Source document
## start

A private pilot screening to ITV executives won it a second series while the
first was still in production. Hamp claimed he had nine miles of tape with
material from 30 comedians to deliver 50 gags per show. The comedians themselves
were largely unknown outside the (mainly Northern and Midlands) club circuits -
to which some were soon destined to return. Others, though, became stars,
notably Bernard Manning and Frank Carson. Few women appeared (none until Pauline
Daniels in June 1985) because, Hamp claimed, they just weren't around.
Blue material was out, but much of the humour would be unacceptable today on
the grounds racism, sexism or other offence (some acts were worse than others),
and a US transmission was dubbed by Variety magazine an offensive showbusiness
anachronism. Later, Hamp modified his criteria, but at the time he suggested,
not very convincingly, that the use of black regional English comedians was a
way of combating racist attitudes - even if they included racist jokes in their
own acts.

## end

Rewrite the passage about the comedy series from "A private pilot" up to and including "just weren't around.", putting "performers" wherever "comedians" appears.

Stored data
## start

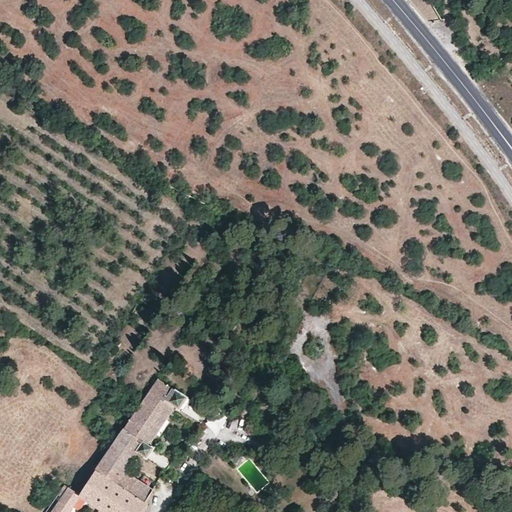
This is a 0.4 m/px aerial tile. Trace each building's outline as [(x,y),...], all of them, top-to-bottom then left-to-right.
[(114,446),(133,459),(138,453),(167,472),(174,460),(152,446),(177,409),(199,422),(207,410),(159,379),(114,446)] [(114,446),(105,458),(125,471),(133,459),(114,446)] [(125,471),(105,458),(96,472),(115,484),(124,471),(124,472),(125,471)] [(139,482),(124,472),(124,471),(115,484),(131,495),(139,482)] [(145,504),(131,495),(115,484),(96,472),(80,495),(79,496),(99,509),(104,511),(143,511),(148,505),(145,503),(145,504)] [(153,491),(139,482),(131,495),(145,504),(145,503),(153,491)] [(68,511),(79,496),(80,495),(69,488),(51,511),(68,511)]
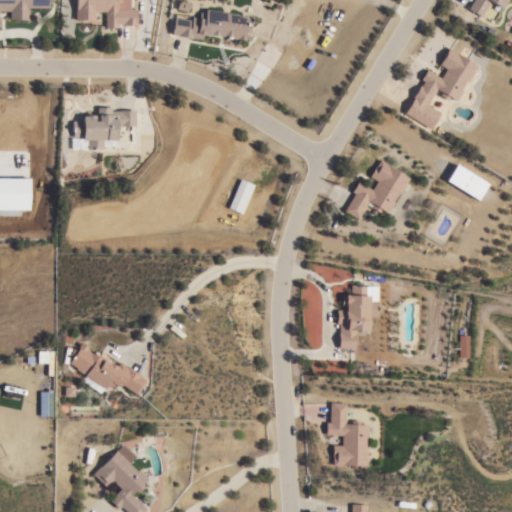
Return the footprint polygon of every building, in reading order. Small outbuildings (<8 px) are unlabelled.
[(0,0),(47,0),(47,8),(27,7),(27,20),(21,20),(21,19),(7,19),(7,11),(0,11),(0,0)] [(74,0),(128,0),(128,9),(135,9),(135,25),(121,25),(121,24),(115,24),(115,27),(103,27),(104,11),(93,11),(93,20),(74,20),(74,0)] [(511,0),(504,0),(500,8),(498,7),(496,11),(491,8),(493,4),(489,1),(480,17),(466,8),(470,0),(511,0)] [(237,14),(237,15),(246,17),(245,23),(249,24),(248,32),(244,32),(243,35),(245,35),(244,40),(209,34),(209,35),(201,34),(200,39),(169,34),(172,17),(189,20),(190,16),(197,17),(198,11),(203,12),(203,8),(237,14)] [(428,129),(402,113),(412,97),(410,97),(418,85),(419,85),(421,81),(418,79),(425,69),(438,77),(444,68),(437,64),(444,52),(446,47),(454,52),(476,66),(466,81),(464,80),(459,89),(461,90),(454,101),(448,97),(446,100),(438,95),(440,92),(435,88),(425,104),(438,113),(428,129)] [(133,125),(114,126),(115,146),(101,146),(101,148),(77,148),(77,149),(71,149),(70,130),(69,120),(80,120),(80,116),(84,116),(84,115),(95,115),(94,107),(109,107),(109,110),(133,110),(133,125)] [(397,194),(396,193),(391,201),(392,202),(386,213),(379,209),(377,212),(369,207),(371,204),(366,201),(355,219),(342,210),(352,193),(350,192),(356,181),(370,189),(375,181),(367,176),(373,166),(373,167),(378,159),(387,164),(386,165),(407,178),(397,194)] [(446,181),(478,200),(488,184),(456,164),(446,181)] [(0,209),(30,210),(30,178),(0,177),(0,209)] [(226,208),(240,214),(253,185),(239,179),(226,208)] [(376,316),(367,316),(367,330),(352,329),(352,348),(336,348),(336,332),(336,323),(334,323),(334,309),(343,309),(343,305),(339,305),(339,295),(343,295),(343,294),(349,294),(349,284),(356,284),(356,285),(376,286),(376,316)] [(465,357),(456,357),(457,335),(466,335),(465,357)] [(125,367),(126,366),(139,375),(138,376),(143,380),(134,394),(119,384),(117,387),(111,383),(108,388),(104,385),(98,393),(80,381),(84,375),(73,368),(74,367),(67,362),(70,357),(67,355),(71,348),(75,350),(77,347),(76,346),(79,342),(86,347),(85,348),(88,349),(88,348),(97,355),(96,356),(98,357),(96,361),(99,363),(101,359),(106,362),(107,361),(114,366),(117,362),(125,367)] [(323,434),(323,422),(327,422),(328,402),(343,402),(343,423),(349,423),(349,420),(358,420),(358,424),(366,424),(365,436),(363,436),(363,447),(365,447),(364,465),(341,464),(341,465),(329,465),(330,456),(329,456),(330,444),(339,445),(339,435),(323,434)] [(134,456),(127,463),(135,471),(136,469),(145,478),(139,483),(142,486),(136,493),(133,490),(129,494),(143,509),(140,511),(124,511),(118,506),(116,508),(107,500),(118,488),(111,481),(104,488),(97,480),(97,479),(91,473),(98,466),(115,449),(115,450),(122,443),(134,456)] [(348,511),(349,503),(365,504),(364,511),(348,511)]
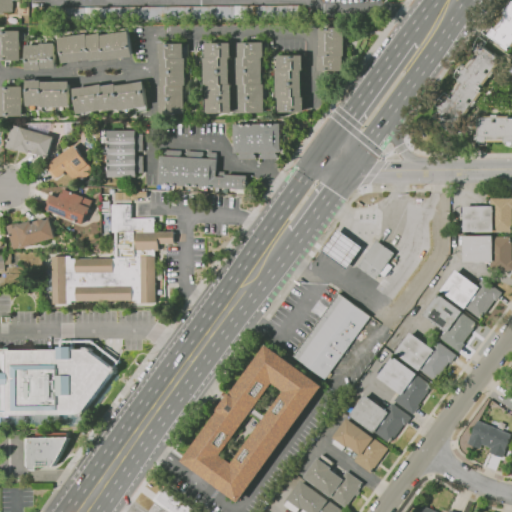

## end

In response
A private pilot screening to ITV executives won it a second series while the
first was still in production. Hamp claimed he had nine miles of tape with
material from 30 performers to deliver 50 gags per show. The performers themselves
were largely unknown outside the (mainly Northern and Midlands) club circuits -
to which some were soon destined to return. Others, though, became stars,
notably Bernard Manning and Frank Carson. Few women appeared (none until Pauline
Daniels in June 1985) because, Hamp claimed, they just weren't around.